• [Information supplied]:
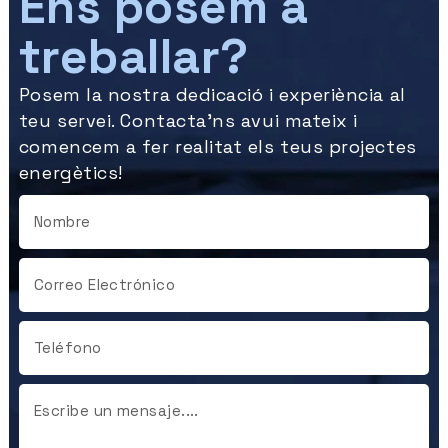
Ens posem a
treballar?
Posem la nostra dedicació i experiència al
teu servei. Contacta’ns avui mateix i
comencem a fer realitat els teus projectes
energètics!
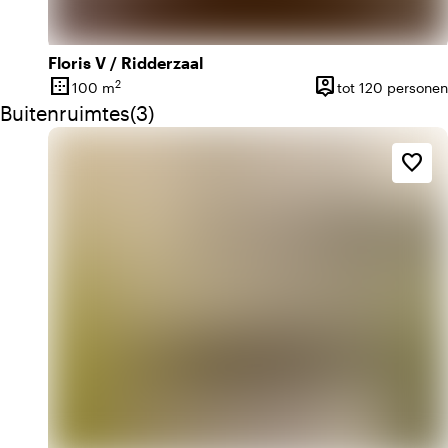
Floris V / Ridderzaal
border_outer
person_pin
2
100 m
tot 120 personen
Oppervlakte
Capaciteit
Aantal buitenruimtes: 3
Buitenruimtes
(
3
)
favorite_border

• [Assigned task]: Rewrite the text of the data above, swapping "Capaciteit" for "Capacity" and keeping every other line as it is. Leave the pictures out of your answer.

• [Answer to this task]:
Ens posem a
treballar?
Posem la nostra dedicació i experiència al
teu servei. Contacta’ns avui mateix i
comencem a fer realitat els teus projectes
energètics!
Floris V / Ridderzaal
border_outer
person_pin
2
100 m
tot 120 personen
Oppervlakte
Capacity
Aantal buitenruimtes: 3
Buitenruimtes
(
3
)
favorite_border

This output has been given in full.